While patent exhaustion, reduced cash flow and weaker pipelines are prompting the research-based pharmaceutical industry to embrace new paradigms of drug development, companies still need to hone their efforts towards streamlining the process, warns the director of the Tufts Center for the Study of Drug Development (CSDD).

Many companies are taking steps to improve success rates in clinical trials and reduce the cost of new product development, such as enhanced study designs, greater use of biomarkers and sophisticated statistical analyses, notes Kenneth Kaitin.
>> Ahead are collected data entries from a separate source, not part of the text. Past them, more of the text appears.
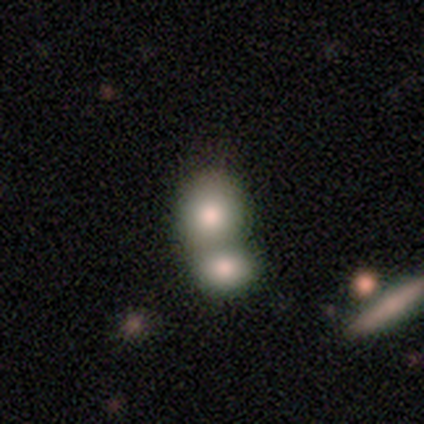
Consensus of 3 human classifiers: Smooth or featured? smooth (67%)
How rounded? round (100%)
Merging? merger (67%)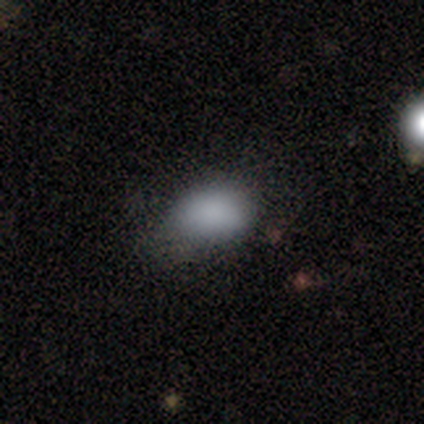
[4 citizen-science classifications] Morphology: type=smooth (75%); roundness=in between (100%); merging=none (67%).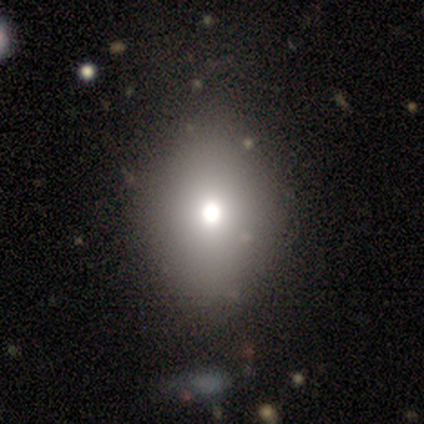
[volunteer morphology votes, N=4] Smooth or featured? smooth (75%)
How rounded? in between (100%)
Merging? none (100%)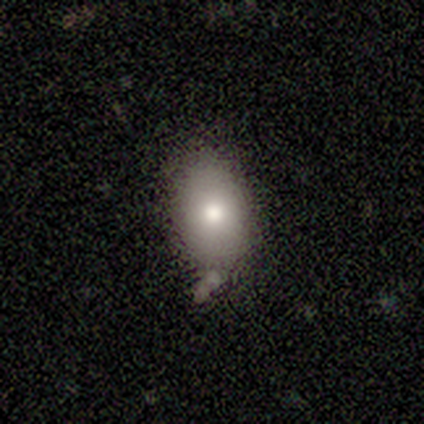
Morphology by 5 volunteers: Smooth or featured?
  - smooth: 100% *
  - featured or disk: 0%
  - star or artifact: 0%
How rounded?
  - in between: 60% *
  - round: 40%
  - cigar-shaped: 0%
Merging?
  - none: 60% *
  - minor disturbance: 40%
  - major disturbance: 0%
  - merger: 0%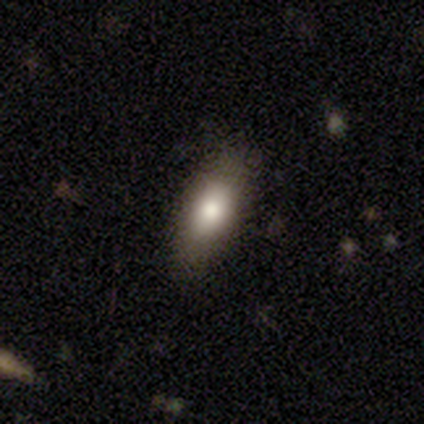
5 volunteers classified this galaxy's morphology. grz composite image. It shows a smooth galaxy with no disk features (60%) that is in between round and cigar-shaped (100%). Merging: none (100%).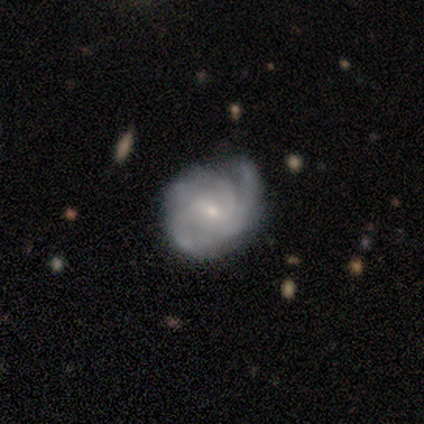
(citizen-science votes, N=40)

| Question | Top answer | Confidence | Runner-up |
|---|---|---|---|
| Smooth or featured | featured or disk | 88% | smooth (8%) |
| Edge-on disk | no | 100% | — |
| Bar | weak | 49% | no (43%) |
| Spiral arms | yes | 97% | no (3%) |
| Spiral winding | tight | 44% | medium (35%) |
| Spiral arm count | can't tell | 35% | 2 (29%) |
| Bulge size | small | 89% | moderate (11%) |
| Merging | none | 61% | minor disturbance (34%) |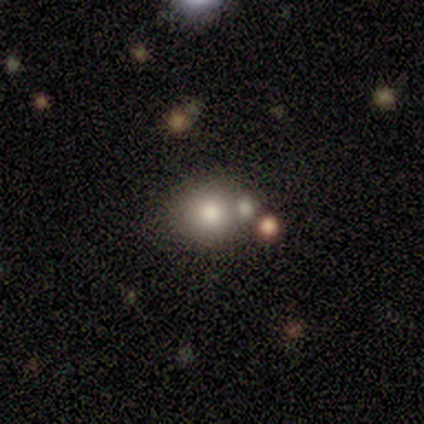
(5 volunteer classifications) Q: Smooth or featured?
A: smooth (100%)
Q: How rounded?
A: round (100%)
Q: Merging?
A: none (100%)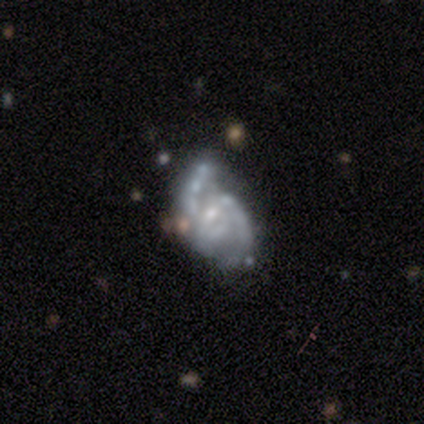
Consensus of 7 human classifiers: smooth_or_featured: featured or disk (p=0.71) [alt: smooth p=0.29]
disk_edge_on: no (p=1.00)
bar: weak (p=0.60) [alt: no p=0.40]
has_spiral_arms: no (p=0.60) [alt: yes p=0.40]
bulge_size: small (p=0.60) [alt: none p=0.40]
merging: merger (p=0.43) [alt: none p=0.29]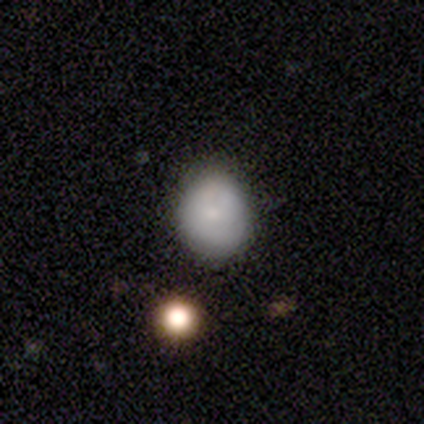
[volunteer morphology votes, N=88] Smooth or featured? smooth (70%)
How rounded? round (82%)
Merging? none (74%)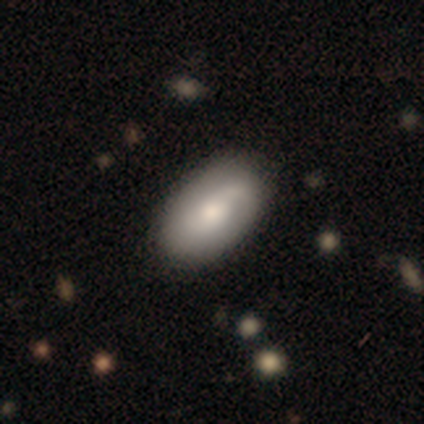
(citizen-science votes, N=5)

“It’s a good start,” he comments. But in the current climate, drug developers must more fully identify and address root causes of R&D inefficiency, Kaitin believes.

Open innovation

Commenting as the Boston, US-based Center released its Tufts CSDD Outlook 2013 report on pharmaceutical and biopharmaceutical trends, he expressed optimism about the state of drug development along with his concerns over closing the efficiency gap.

“The emergence of open innovation models, where scientists worldwide openly share knowledge, and novel partnerships and alliances hold significant promise to transform the nature, pace, and cost of new drug development – to the benefit of patients, as well as to drug sponsors, their development partners, and investors,” Kaitin suggested.

Among the near-term trends highlighted in the Outlook 2013 report are:

•    Drug companies will increasingly move away from traditional trial-and-error approaches to exploratory drug development and will adopt new R&D paradigms based on biomarkers, modelling and simulation, novel formulation techniques, and adaptive clinical-trial designs.                              

•    In an effort to reduce the operating complexity of clinical trials, sponsors and contract research organisations will scale back the number of investigative sites they use as well as the number of countries in which they place their trials.